§ **Exercise objective**
Pull out every line of text in the data below and copy each one word for word. Leave the pictures out of your answer.

§ **Page-level text extractions**
□ □ □
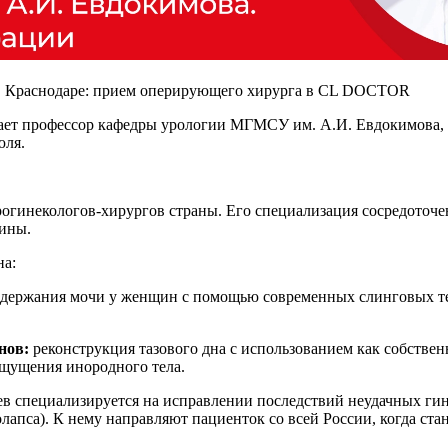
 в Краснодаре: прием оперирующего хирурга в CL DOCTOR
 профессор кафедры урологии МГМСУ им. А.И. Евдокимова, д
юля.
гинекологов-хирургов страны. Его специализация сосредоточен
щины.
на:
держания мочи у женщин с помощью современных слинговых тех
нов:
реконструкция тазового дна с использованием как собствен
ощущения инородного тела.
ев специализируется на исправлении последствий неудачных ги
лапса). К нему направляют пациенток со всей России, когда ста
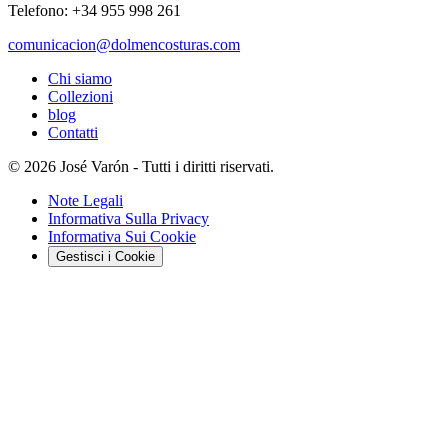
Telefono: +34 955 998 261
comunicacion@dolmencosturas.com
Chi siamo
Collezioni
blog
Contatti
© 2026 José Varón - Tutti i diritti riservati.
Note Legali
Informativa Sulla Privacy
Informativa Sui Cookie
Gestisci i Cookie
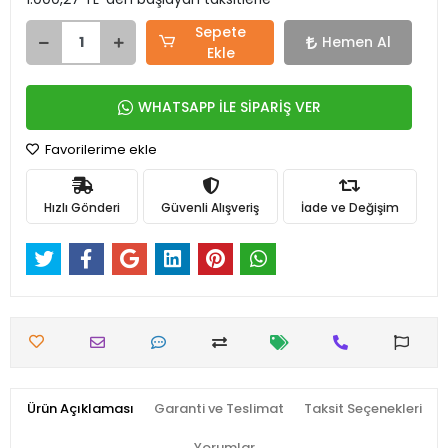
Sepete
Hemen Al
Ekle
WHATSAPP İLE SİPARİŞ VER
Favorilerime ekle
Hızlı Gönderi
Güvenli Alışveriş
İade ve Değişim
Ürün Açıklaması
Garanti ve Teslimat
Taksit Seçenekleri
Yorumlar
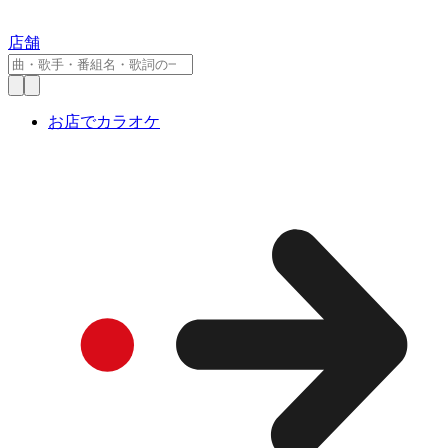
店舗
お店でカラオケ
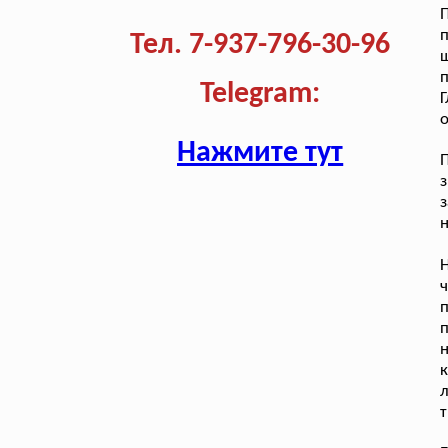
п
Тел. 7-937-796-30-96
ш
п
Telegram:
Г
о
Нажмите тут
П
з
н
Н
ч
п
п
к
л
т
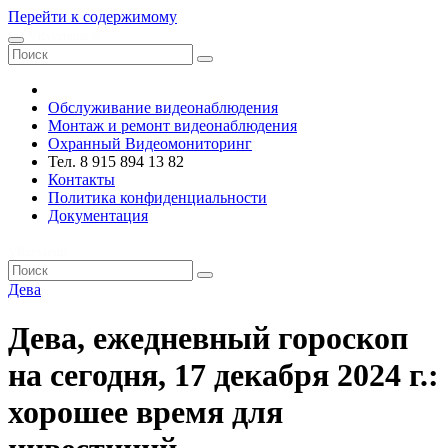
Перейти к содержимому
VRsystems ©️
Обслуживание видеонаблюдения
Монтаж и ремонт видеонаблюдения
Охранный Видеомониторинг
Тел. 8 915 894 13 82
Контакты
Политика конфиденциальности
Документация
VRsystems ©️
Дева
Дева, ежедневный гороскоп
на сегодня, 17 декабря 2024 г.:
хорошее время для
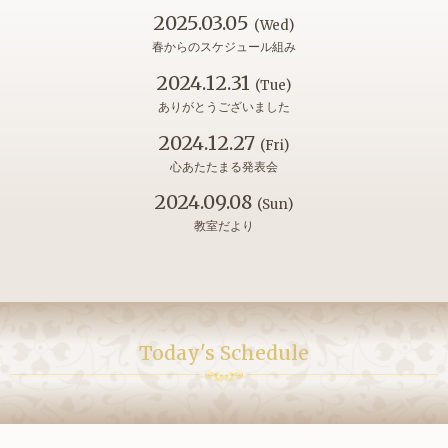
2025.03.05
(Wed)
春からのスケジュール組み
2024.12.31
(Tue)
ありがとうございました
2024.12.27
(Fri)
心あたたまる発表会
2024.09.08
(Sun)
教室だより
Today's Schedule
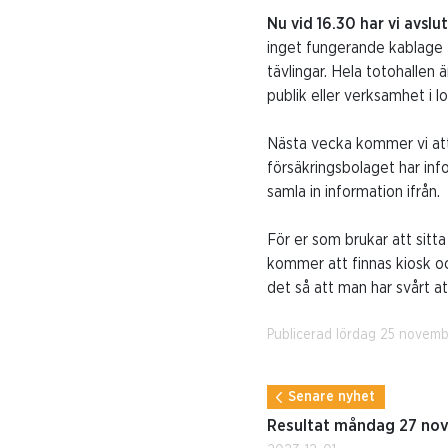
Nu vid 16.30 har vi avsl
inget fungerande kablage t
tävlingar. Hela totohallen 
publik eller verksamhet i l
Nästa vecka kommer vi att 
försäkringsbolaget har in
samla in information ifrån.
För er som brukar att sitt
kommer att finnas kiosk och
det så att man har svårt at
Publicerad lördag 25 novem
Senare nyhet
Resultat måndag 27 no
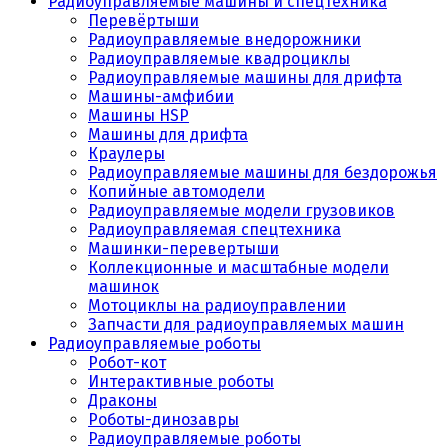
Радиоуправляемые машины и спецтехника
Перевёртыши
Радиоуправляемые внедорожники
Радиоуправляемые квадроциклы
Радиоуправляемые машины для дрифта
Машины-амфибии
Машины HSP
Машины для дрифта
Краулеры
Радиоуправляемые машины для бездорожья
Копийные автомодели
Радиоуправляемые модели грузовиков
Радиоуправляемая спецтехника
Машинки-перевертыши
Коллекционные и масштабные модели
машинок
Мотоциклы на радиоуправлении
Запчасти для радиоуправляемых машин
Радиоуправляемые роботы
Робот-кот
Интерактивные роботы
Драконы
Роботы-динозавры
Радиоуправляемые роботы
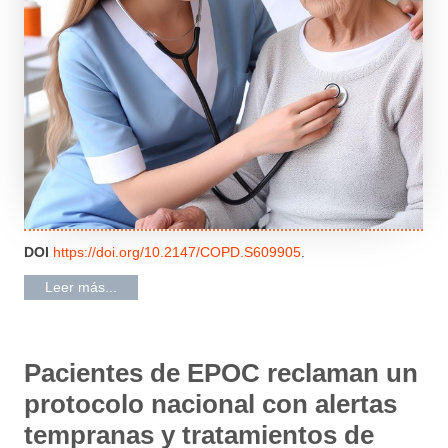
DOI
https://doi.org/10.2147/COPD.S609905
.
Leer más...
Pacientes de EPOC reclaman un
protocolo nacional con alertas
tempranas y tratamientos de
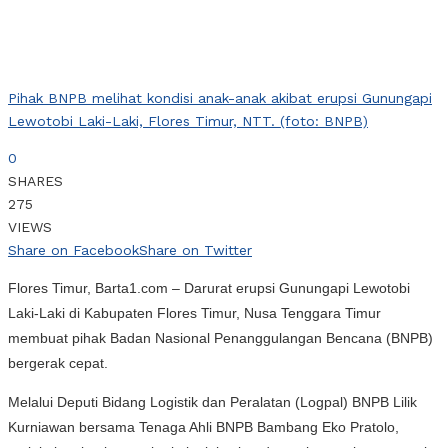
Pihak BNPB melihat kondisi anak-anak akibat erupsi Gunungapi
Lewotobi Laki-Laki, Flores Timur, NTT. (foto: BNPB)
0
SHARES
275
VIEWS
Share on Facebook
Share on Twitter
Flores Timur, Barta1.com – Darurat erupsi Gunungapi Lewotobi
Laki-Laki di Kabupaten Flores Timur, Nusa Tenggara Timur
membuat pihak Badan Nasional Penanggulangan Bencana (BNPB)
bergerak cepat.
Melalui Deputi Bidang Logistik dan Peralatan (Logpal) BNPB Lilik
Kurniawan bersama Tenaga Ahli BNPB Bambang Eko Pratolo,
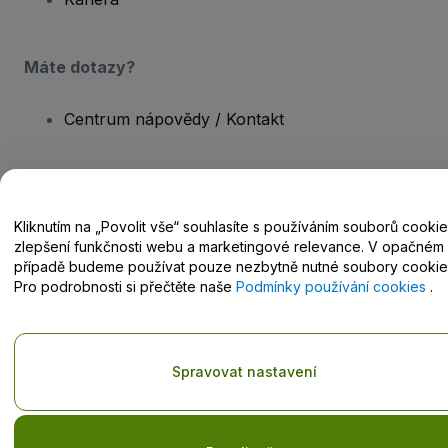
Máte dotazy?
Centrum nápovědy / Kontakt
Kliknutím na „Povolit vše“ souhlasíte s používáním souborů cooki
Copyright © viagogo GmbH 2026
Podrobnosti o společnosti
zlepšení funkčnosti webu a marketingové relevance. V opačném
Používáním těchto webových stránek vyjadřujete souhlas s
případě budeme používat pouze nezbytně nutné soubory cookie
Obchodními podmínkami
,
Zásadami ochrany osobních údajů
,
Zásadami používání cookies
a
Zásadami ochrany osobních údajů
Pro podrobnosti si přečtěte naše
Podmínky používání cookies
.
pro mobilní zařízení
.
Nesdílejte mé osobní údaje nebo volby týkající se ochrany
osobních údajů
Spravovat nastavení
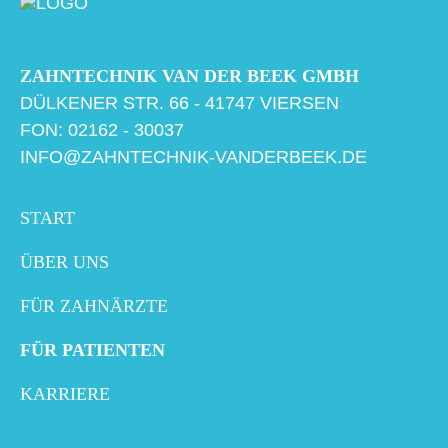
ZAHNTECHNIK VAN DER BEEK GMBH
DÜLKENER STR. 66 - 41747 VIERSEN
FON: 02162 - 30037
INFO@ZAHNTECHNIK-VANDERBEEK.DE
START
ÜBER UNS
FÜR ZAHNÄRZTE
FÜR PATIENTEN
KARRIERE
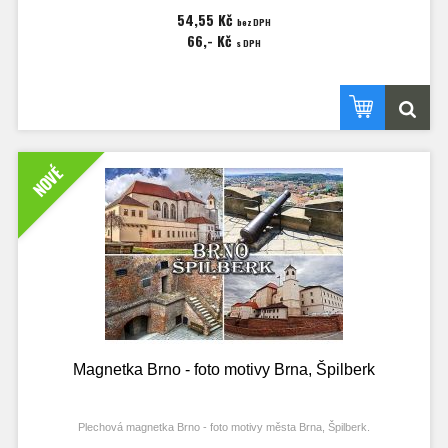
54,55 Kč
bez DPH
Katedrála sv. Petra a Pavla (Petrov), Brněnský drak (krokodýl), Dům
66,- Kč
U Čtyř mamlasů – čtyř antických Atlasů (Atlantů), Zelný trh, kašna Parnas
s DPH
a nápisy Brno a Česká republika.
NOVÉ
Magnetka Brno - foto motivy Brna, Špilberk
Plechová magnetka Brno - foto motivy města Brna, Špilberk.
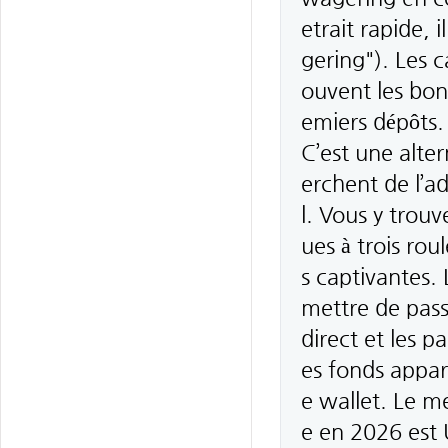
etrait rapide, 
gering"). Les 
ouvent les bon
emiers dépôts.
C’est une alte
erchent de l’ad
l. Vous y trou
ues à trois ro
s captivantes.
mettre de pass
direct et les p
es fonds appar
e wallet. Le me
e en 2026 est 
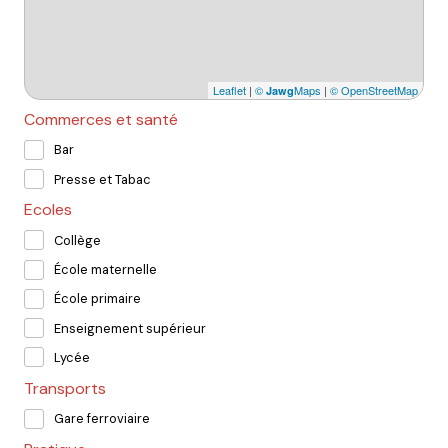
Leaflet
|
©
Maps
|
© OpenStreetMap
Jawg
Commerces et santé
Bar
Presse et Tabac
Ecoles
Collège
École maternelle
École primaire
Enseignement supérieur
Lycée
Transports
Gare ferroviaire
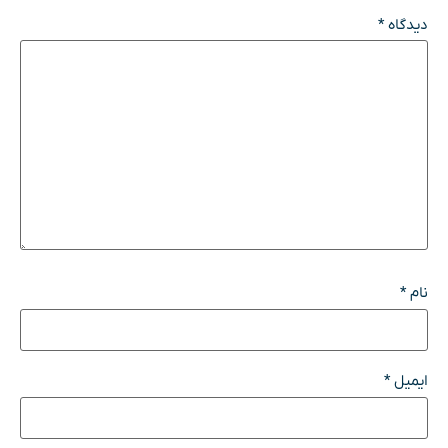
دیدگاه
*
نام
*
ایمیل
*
□ □ □
§ **Result of this exercise**
 в Краснодаре: прием оперирующего хирурга в CL DOCTOR
 профессор кафедры урологии МГМСУ им. А.И. Евдокимова, д
юля.
гинекологов-хирургов страны. Его специализация сосредоточен
щины.
на:
держания мочи у женщин с помощью современных слинговых тех
нов:
реконструкция тазового дна с использованием как собствен
ощущения инородного тела.
ев специализируется на исправлении последствий неудачных ги
лапса). К нему направляют пациенток со всей России, когда ста
Telefono: +34 955 998 261
comunicacion@dolmencosturas.com
Chi siamo
Collezioni
blog
Contatti
© 2026 José Varón - Tutti i diritti riservati.
Note Legali
Informativa Sulla Privacy
Informativa Sui Cookie
Gestisci i Cookie
Sepete
Hemen Al
Ekle
WHATSAPP İLE SİPARİŞ VER
Favorilerime ekle
Hızlı Gönderi
Güvenli Alışveriş
İade ve Değişim
Ürün Açıklaması
Garanti ve Teslimat
Taksit Seçenekleri
Yorumlar
店舗
お店でカラオケ
п
Тел. 7-937-796-30-96
ш
п
Telegram:
Г
о
Нажмите тут
П
з
н
Н
ч
п
п
к
л
т
Перейти к содержимому
VRsystems ©️
Обслуживание видеонаблюдения
Монтаж и ремонт видеонаблюдения
Охранный Видеомониторинг
Тел. 8 915 894 13 82
Контакты
Политика конфиденциальности
Документация
VRsystems ©️
Дева
Дева, ежедневный гороскоп
на сегодня, 17 декабря 2024 г.:
хорошее время для
2025.03.05
(Wed)
春からのスケジュール組み
2024.12.31
(Tue)
ありがとうございました
2024.12.27
(Fri)
心あたたまる発表会
2024.09.08
(Sun)
教室だより
Today's Schedule
Nu vid 16.30 har vi avsl
inget fungerande kablage t
tävlingar. Hela totohallen 
publik eller verksamhet i l
Nästa vecka kommer vi att 
försäkringsbolaget har in
samla in information ifrån.
För er som brukar att sitt
kommer att finnas kiosk och
det så att man har svårt at
Publicerad lördag 25 novem
Senare nyhet
Resultat måndag 27 no
Радиоуправляемые машины и спецтехника
Перевёртыши
Радиоуправляемые внедорожники
Радиоуправляемые квадроциклы
Радиоуправляемые машины для дрифта
Машины-амфибии
Машины HSP
Машины для дрифта
Краулеры
Радиоуправляемые машины для бездорожья
Копийные автомодели
Радиоуправляемые модели грузовиков
Радиоуправляемая спецтехника
Машинки-перевертыши
Коллекционные и масштабные модели
машинок
Мотоциклы на радиоуправлении
Запчасти для радиоуправляемых машин
Радиоуправляемые роботы
Робот-кот
Интерактивные роботы
Драконы
Роботы-динозавры
Радиоуправляемые роботы
DOI
https://doi.org/10.2147/COPD.S609905
.
Leer más...
Pacientes de EPOC reclaman un
protocolo nacional con alertas
tempranas y tratamientos de
Pihak BNPB melihat kondisi anak-anak akibat erupsi Gunungapi
Lewotobi Laki-Laki, Flores Timur, NTT. (foto: BNPB)
0
SHARES
275
VIEWS
Share on Facebook
Share on Twitter
Flores Timur, Barta1.com – Darurat erupsi Gunungapi Lewotobi
Laki-Laki di Kabupaten Flores Timur, Nusa Tenggara Timur
membuat pihak Badan Nasional Penanggulangan Bencana (BNPB)
bergerak cepat.
Melalui Deputi Bidang Logistik dan Peralatan (Logpal) BNPB Lilik
Kurniawan bersama Tenaga Ahli BNPB Bambang Eko Pratolo,
Máte dotazy?
Centrum nápovědy / Kontakt
Kliknutím na „Povolit vše“ souhlasíte s používáním souborů cooki
Copyright © viagogo GmbH 2026
Podrobnosti o společnosti
zlepšení funkčnosti webu a marketingové relevance. V opačném
Používáním těchto webových stránek vyjadřujete souhlas s
případě budeme používat pouze nezbytně nutné soubory cookie
Obchodními podmínkami
,
Zásadami ochrany osobních údajů
,
Zásadami používání cookies
a
Zásadami ochrany osobních údajů
Pro podrobnosti si přečtěte naše
Podmínky používání cookies
.
pro mobilní zařízení
.
Nesdílejte mé osobní údaje nebo volby týkající se ochrany
osobních údajů
Spravovat nastavení
ZAHNTECHNIK VAN DER BEEK GMBH
DÜLKENER STR. 66 - 41747 VIERSEN
FON: 02162 - 30037
INFO@ZAHNTECHNIK-VANDERBEEK.DE
START
ÜBER UNS
FÜR ZAHNÄRZTE
FÜR PATIENTEN
KARRIERE
54,55 Kč
bez DPH
Katedrála sv. Petra a Pavla (Petrov), Brněnský drak (krokodýl), Dům
66,- Kč
U Čtyř mamlasů – čtyř antických Atlasů (Atlantů), Zelný trh, kašna Parnas
s DPH
a nápisy Brno a Česká republika.
NOVÉ
Magnetka Brno - foto motivy Brna, Špilberk
Plechová magnetka Brno - foto motivy města Brna, Špilberk.
etrait rapide, 
gering"). Les 
ouvent les bon
emiers dépôts.
C’est une alte
erchent de l’ad
l. Vous y trou
ues à trois ro
s captivantes.
mettre de pass
direct et les p
es fonds appar
e wallet. Le me
e en 2026 est 
Leaflet
|
©
Maps
|
© OpenStreetMap
Jawg
Commerces et santé
Bar
Presse et Tabac
Ecoles
Collège
École maternelle
École primaire
Enseignement supérieur
Lycée
Transports
Gare ferroviaire
دیدگاه
*
نام
*
ایمیل
*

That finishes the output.